Trump a ensuite publié un deuxième message de soutien : « Si Tito Asfura remporte la présidence du Honduras, les États-Unis lui apporteront un grand soutien, car ils ont tellement confiance en lui, en sa politique et en ce qu'il fera pour le grand peuple hondurien.
« Tito sera un grand président, et les États-Unis travailleront en étroite collaboration avec lui pour assurer le succès, dans tout son potentiel, du Honduras. En outre, j'accorderai une grâce pleine et entière à l'ancien président Juan Orlando Hernández, qui, selon de nombreuses personnes que je respecte profondément, a été traité très durement et injustement. Cela ne peut pas être permis, surtout maintenant, après la victoire électorale de Tito Asfura, alors que le Honduras est sur la voie d'un grand succès politique et financier.
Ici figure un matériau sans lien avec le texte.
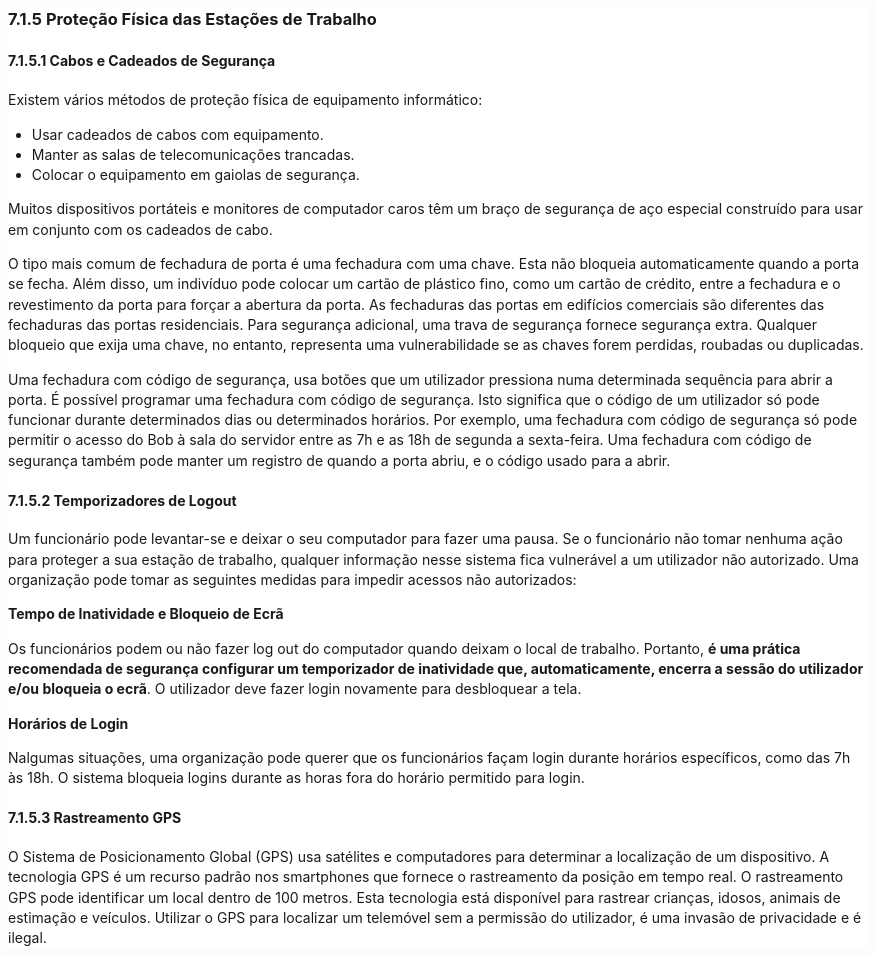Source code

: 
### 7.1.5 Proteção Física das Estações de Trabalho

#### 7.1.5.1 Cabos e Cadeados de Segurança

Existem vários métodos de proteção física de equipamento informático:

- Usar cadeados de cabos com equipamento.
- Manter as salas de telecomunicações trancadas.
- Colocar o equipamento em gaiolas de segurança.

Muitos dispositivos portáteis e monitores de computador caros têm um braço de segurança de aço especial construído para usar em conjunto com os cadeados de cabo.

O tipo mais comum de fechadura de porta é uma fechadura com uma chave. Esta não bloqueia automaticamente quando a porta se fecha. Além disso, um indivíduo pode colocar um cartão de plástico fino, como um cartão de crédito, entre a fechadura e o revestimento da porta para forçar a abertura da porta. As fechaduras das portas em edifícios comerciais são diferentes das fechaduras das portas residenciais. Para segurança adicional, uma trava de segurança fornece segurança extra. Qualquer bloqueio que exija uma chave, no entanto, representa uma vulnerabilidade se as chaves forem perdidas, roubadas ou duplicadas.

Uma fechadura com código de segurança, usa botões que um utilizador pressiona numa determinada sequência para abrir a porta. É possível programar uma fechadura com código de segurança. Isto significa que o código de um utilizador só pode funcionar durante determinados dias ou determinados horários. Por exemplo, uma fechadura com código de segurança só pode permitir o acesso do Bob à sala do servidor entre as 7h e as 18h de segunda a sexta-feira. Uma fechadura com código de segurança também pode manter um registro de quando a porta abriu, e o código usado para a abrir.

#### 7.1.5.2 Temporizadores de Logout

Um funcionário pode levantar-se e deixar o seu computador para fazer uma pausa. Se o funcionário não tomar nenhuma ação para proteger a sua estação de trabalho, qualquer informação nesse sistema fica vulnerável a um utilizador não autorizado. Uma organização pode tomar as seguintes medidas para impedir acessos não autorizados:

**Tempo de Inatividade e Bloqueio de Ecrã**

Os funcionários podem ou não fazer log out do computador quando deixam o local de trabalho. Portanto, **é uma prática recomendada de segurança configurar um temporizador de inatividade que, automaticamente, encerra a sessão do utilizador e/ou bloqueia o ecrã**. O utilizador deve fazer login novamente para desbloquear a tela.

**Horários de Login**

Nalgumas situações, uma organização pode querer que os funcionários façam login durante horários específicos, como das 7h às 18h. O sistema bloqueia logins durante as horas fora do horário permitido para login.

#### 7.1.5.3 Rastreamento GPS

O Sistema de Posicionamento Global (GPS) usa satélites e computadores para determinar a localização de um dispositivo. A tecnologia GPS é um recurso padrão nos smartphones que fornece o rastreamento da posição em tempo real. O rastreamento GPS pode identificar um local dentro de 100 metros. Esta tecnologia está disponível para rastrear crianças, idosos, animais de estimação e veículos. Utilizar o GPS para localizar um telemóvel sem a permissão do utilizador, é uma invasão de privacidade e é ilegal.
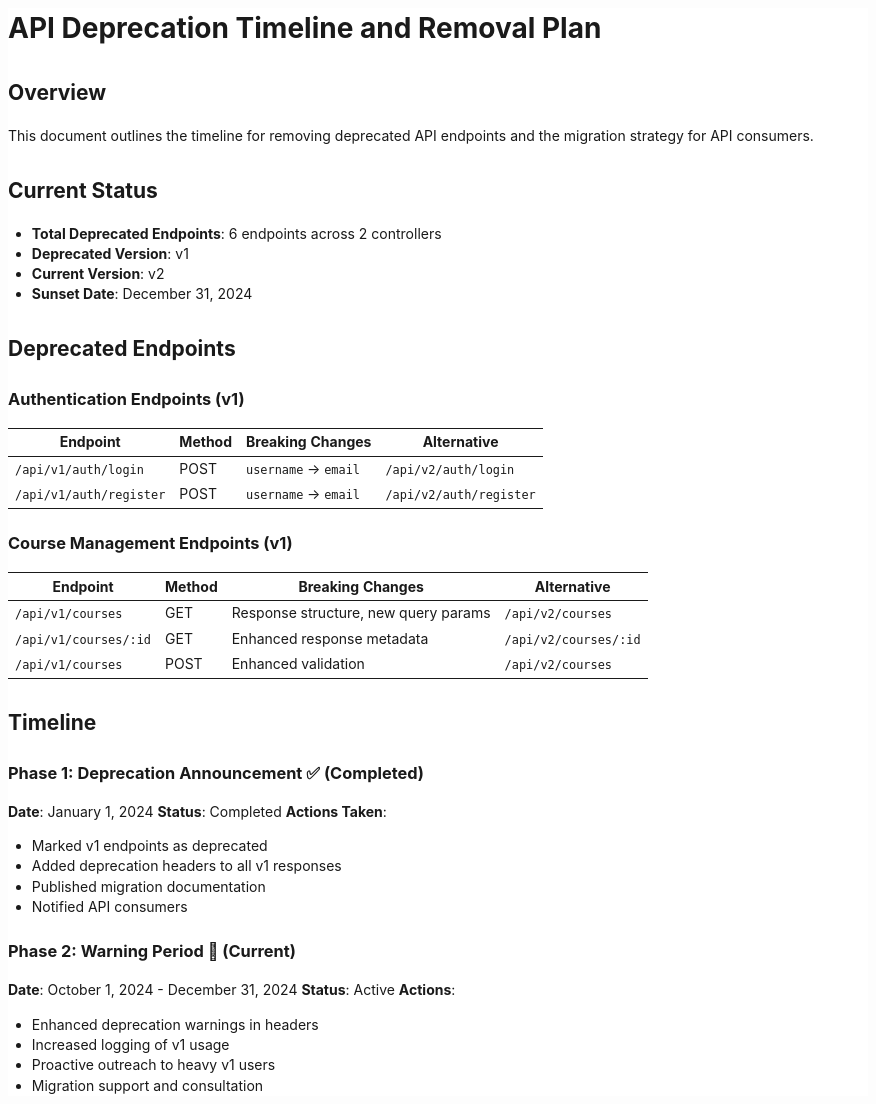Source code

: # API Deprecation Timeline and Removal Plan

## Overview

This document outlines the timeline for removing deprecated API endpoints and the migration strategy for API consumers.

## Current Status

- **Total Deprecated Endpoints**: 6 endpoints across 2 controllers
- **Deprecated Version**: v1
- **Current Version**: v2
- **Sunset Date**: December 31, 2024

## Deprecated Endpoints

### Authentication Endpoints (v1)

| Endpoint | Method | Breaking Changes | Alternative |
|----------|--------|------------------|-------------|
| `/api/v1/auth/login` | POST | `username` → `email` | `/api/v2/auth/login` |
| `/api/v1/auth/register` | POST | `username` → `email` | `/api/v2/auth/register` |

### Course Management Endpoints (v1)

| Endpoint | Method | Breaking Changes | Alternative |
|----------|--------|------------------|-------------|
| `/api/v1/courses` | GET | Response structure, new query params | `/api/v2/courses` |
| `/api/v1/courses/:id` | GET | Enhanced response metadata | `/api/v2/courses/:id` |
| `/api/v1/courses` | POST | Enhanced validation | `/api/v2/courses` |

## Timeline

### Phase 1: Deprecation Announcement ✅ (Completed)
**Date**: January 1, 2024
**Status**: Completed
**Actions Taken**:
- Marked v1 endpoints as deprecated
- Added deprecation headers to all v1 responses
- Published migration documentation
- Notified API consumers

### Phase 2: Warning Period 🔄 (Current)
**Date**: October 1, 2024 - December 31, 2024
**Status**: Active
**Actions**:
- Enhanced deprecation warnings in headers
- Increased logging of v1 usage
- Proactive outreach to heavy v1 users
- Migration support and consultation
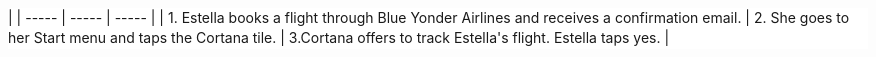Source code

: |
| ----- | ----- | ----- |
| 1. Estella books a flight through Blue Yonder Airlines and receives a confirmation email. | 2. She goes to her Start menu and taps the Cortana tile. | 3.Cortana offers to track Estella's flight. Estella taps yes. |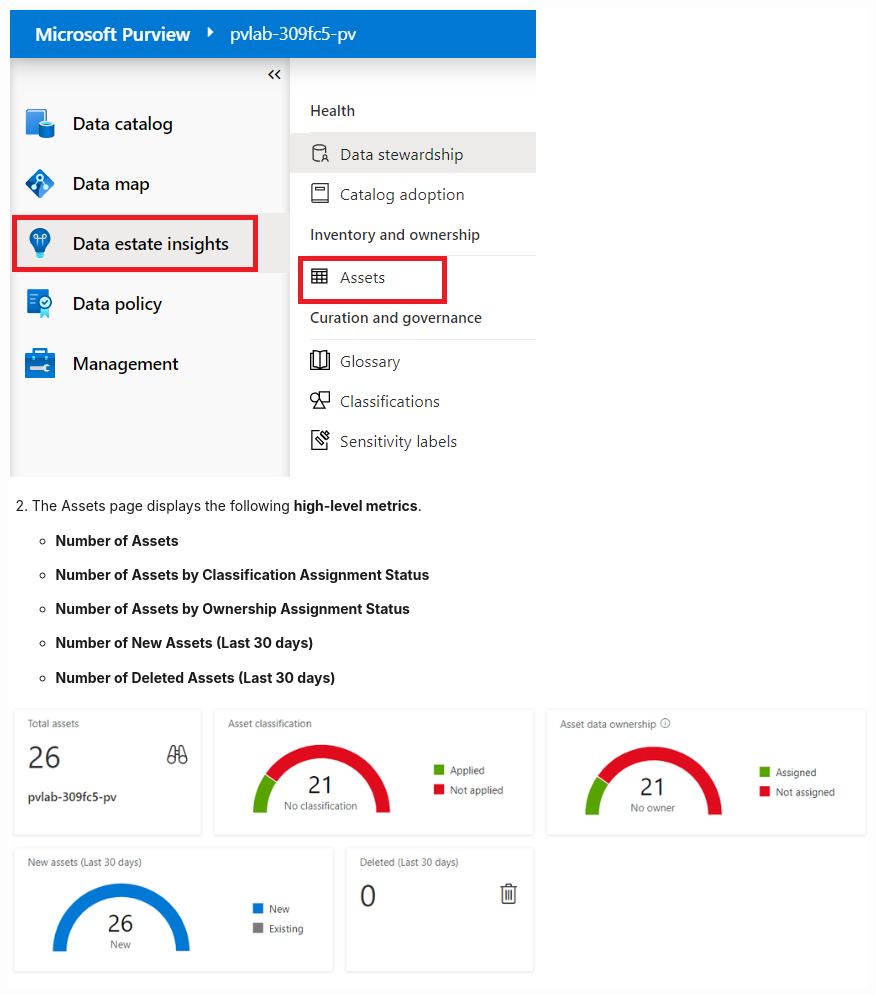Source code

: ![](./media/image11.png)

2.  The Assets page displays the following **high-level metrics**.

    - **Number of Assets**

    - **Number of Assets by Classification Assignment Status**

    - **Number of Assets by Ownership Assignment Status**

    - **Number of New Assets (Last 30 days)**

    - **Number of Deleted Assets (Last 30 days)**

![](./media/image12.png)
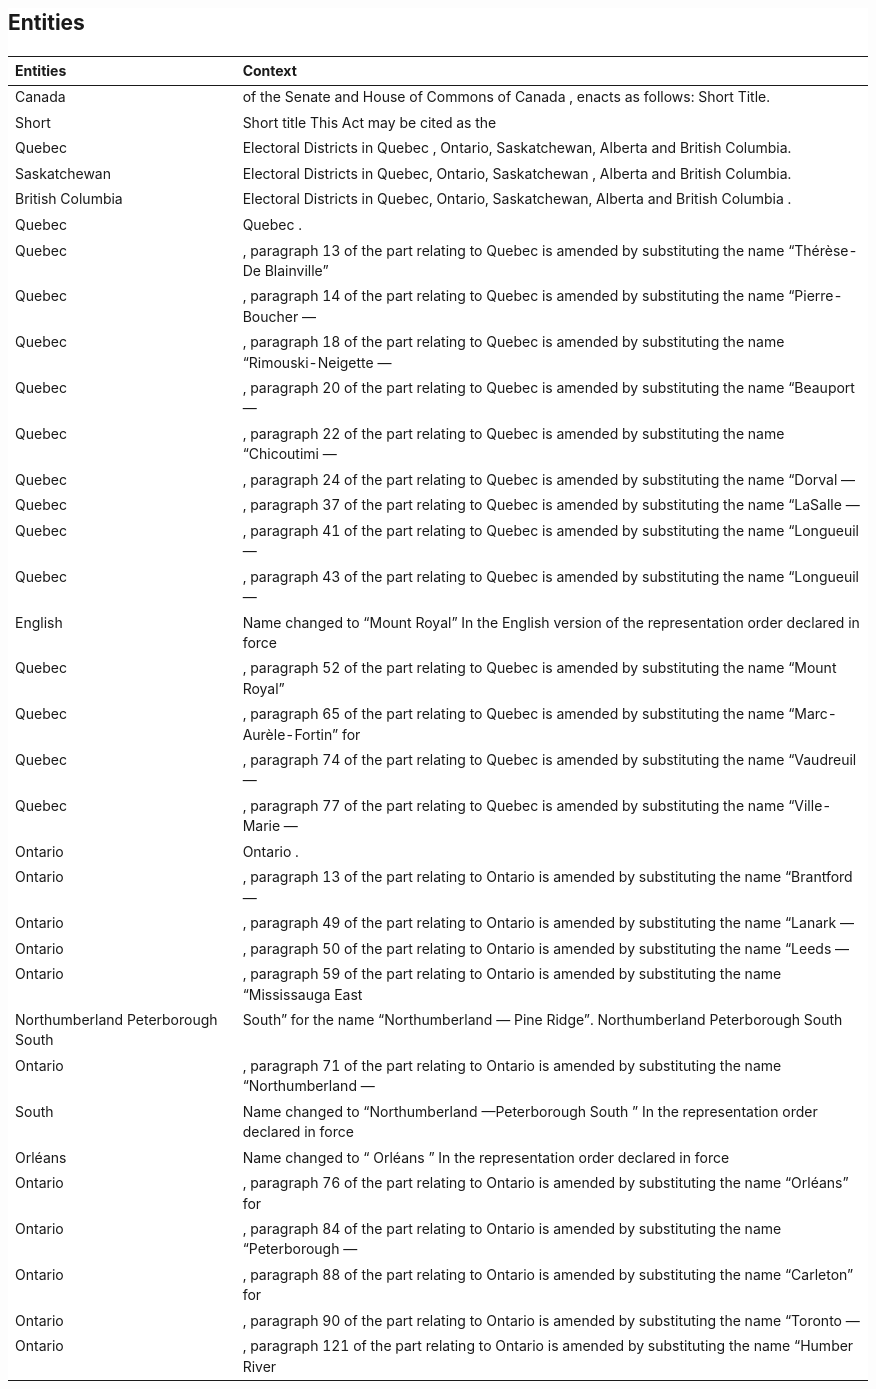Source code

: 
## Entities
| Entities                             | Context                                                                                                    |
|:-------------------------------------|:-----------------------------------------------------------------------------------------------------------|
| Canada                               | of the Senate and House of Commons of Canada , enacts as follows: Short Title.                             |
| Short                                | Short title This Act may be cited as the                                                                   |
| Quebec                               | Electoral Districts in  Quebec , Ontario, Saskatchewan, Alberta and British Columbia.                      |
| Saskatchewan                         | Electoral Districts in Quebec, Ontario,  Saskatchewan , Alberta and British Columbia.                      |
| British Columbia                     | Electoral Districts in Quebec, Ontario, Saskatchewan, Alberta and  British Columbia .                      |
| Quebec                               | Quebec .                                                                                                   |
| Quebec                               | , paragraph 13 of the part relating to Quebec is amended by substituting the name “Thérèse-De Blainville”  |
| Quebec                               | , paragraph 14 of the part relating to Quebec is amended by substituting the name “Pierre-Boucher —        |
| Quebec                               | , paragraph 18 of the part relating to Quebec is amended by substituting the name “Rimouski-Neigette —     |
| Quebec                               | , paragraph 20 of the part relating to Quebec is amended by substituting the name “Beauport —              |
| Quebec                               | , paragraph 22 of the part relating to Quebec is amended by substituting the name “Chicoutimi —            |
| Quebec                               | , paragraph 24 of the part relating to Quebec is amended by substituting the name “Dorval —                |
| Quebec                               | , paragraph 37 of the part relating to Quebec is amended by substituting the name “LaSalle —               |
| Quebec                               | , paragraph 41 of the part relating to Quebec is amended by substituting the name “Longueuil —             |
| Quebec                               | , paragraph 43 of the part relating to Quebec is amended by substituting the name “Longueuil —             |
| English                              | Name changed to “Mount Royal” In the  English version of the representation order declared in force        |
| Quebec                               | , paragraph 52 of the part relating to Quebec is amended by substituting the name “Mount Royal”            |
| Quebec                               | , paragraph 65 of the part relating to Quebec is amended by substituting the name “Marc-Aurèle-Fortin” for |
| Quebec                               | , paragraph 74 of the part relating to Quebec is amended by substituting the name “Vaudreuil —             |
| Quebec                               | , paragraph 77 of the part relating to Quebec is amended by substituting the name “Ville-Marie —           |
| Ontario                              | Ontario .                                                                                                  |
| Ontario                              | , paragraph 13 of the part relating to Ontario is amended by substituting the name “Brantford —            |
| Ontario                              | , paragraph 49 of the part relating to Ontario is amended by substituting the name “Lanark —               |
| Ontario                              | , paragraph 50 of the part relating to Ontario is amended by substituting the name “Leeds —                |
| Ontario                              | , paragraph 59 of the part relating to Ontario is amended by substituting the name “Mississauga East       |
| Northumberland  ​​Peterborough South | South” for the name “Northumberland — Pine Ridge”. Northumberland  ​​Peterborough South                    |
| Ontario                              | , paragraph 71 of the part relating to Ontario is amended by substituting the name “Northumberland —       |
| South                                | Name changed to “Northumberland — ​​Peterborough  South ” In the representation order declared in force    |
| Orléans                              | Name changed to “ Orléans ” In the representation order declared in force                                  |
| Ontario                              | , paragraph 76 of the part relating to Ontario is amended by substituting the name “Orléans” for           |
| Ontario                              | , paragraph 84 of the part relating to Ontario is amended by substituting the name “Peterborough —         |
| Ontario                              | , paragraph 88 of the part relating to Ontario is amended by substituting the name “Carleton” for          |
| Ontario                              | , paragraph 90 of the part relating to Ontario is amended by substituting the name “Toronto —              |
| Ontario                              | , paragraph 121 of the part relating to Ontario is amended by substituting the name “Humber River          |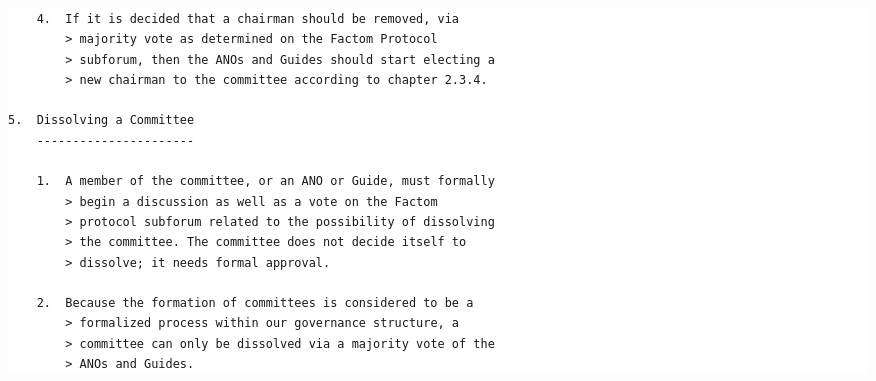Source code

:         4.  If it is decided that a chairman should be removed, via
            > majority vote as determined on the Factom Protocol
            > subforum, then the ANOs and Guides should start electing a
            > new chairman to the committee according to chapter 2.3.4.

    5.  Dissolving a Committee
        ----------------------

        1.  A member of the committee, or an ANO or Guide, must formally
            > begin a discussion as well as a vote on the Factom
            > protocol subforum related to the possibility of dissolving
            > the committee. The committee does not decide itself to
            > dissolve; it needs formal approval.

        2.  Because the formation of committees is considered to be a
            > formalized process within our governance structure, a
            > committee can only be dissolved via a majority vote of the
            > ANOs and Guides.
VOTEZ POUR TITO ASFURA POUR PRÉSIDENT ET FÉLICITATIONS À JUAN ORLANDO HERNÁNDEZ POUR SON PROCHAIN PARDIMENT Merci de votre attention à cette question, RENDONS À NOUVEAU LE HONDURAS GRAND ! », a conclu Trump.
Mercredi, Trump avait également appelé les Honduriens à soutenir le candidat conservateur du Parti national, Nasry « Tito » Asfura, lors des élections prévues le 30 novembre. Dans un article sur Truth Social, Trump a qualifié Asfura de « seul véritable ami de la liberté au Honduras » et a exprimé sa volonté de « travailler ensemble pour combattre les narcocommunistes », attribuant ses rivaux à son alignement sur « l'avancée communiste » et à son alliance avec des dirigeants tels que le Vénézuélien Nicolás Maduro.

Dans son message, Trump a déclaré que le candidat officiel, Rixi Moncada, « est proche du communisme » et a souligné que le troisième candidat, Salvador Nasralla, faisait partie d'une tentative visant à « tromper le peuple » et à diviser le vote.
Les déclarations de Trump interviennent dans un climat d'interrogations sur la transparence du processus électoral au Honduras. Mardi, le sous-secrétaire d'État américain Christopher Landau a appelé les membres de l'Organisation des États américains (OEA) à exiger un jour d'élection au Honduras « exempt d'intimidation, de fraude et d'ingérence politique ».

Le processus a été remis en question à la suite de plaintes pour ingérence présumée du parquet hondurien, qui mène des enquêtes sur de hauts responsables électoraux, et pour ingérence présumée des forces armées dans les fonctions qui correspondent au Conseil national électoral (CNE).
Trump s'est également demandé si des « narcoterroristes » comme Maduro prendraient le contrôle d'autres pays, citant le Venezuela et Cuba comme exemples de ce à quoi les Honduriens pourraient être confrontés si les rivaux d'Asfura arrivaient au pouvoir.
Asfura, homme d'affaires et candidat de droite, est en concurrence avec Moncada, du parti de gauche Libre, et contre Nasralla, présentateur d'informations et porte-drapeau du Parti libéral, qui, malgré son discours de droite, n'a pas le soutien de Washington.
Parmi les institutions les plus discutées concernant le processus électoral hondurien actuel figurent le ministère public hondurien, mis en avant pour ses menaces d'emprisonner les agents électoraux, et les forces armées, dénoncées pour leur ingérence dans les pouvoirs du CNE.
Le résultat des élections déterminera qui succédera à l’actuel président Xiomara Castro, qui a pris ses fonctions il y a trois ans et maintient le pays sous un état d’urgence qui restreint plusieurs droits constitutionnels. Sa direction a été critiquée pour l'augmentation des taux de violence et de corruption.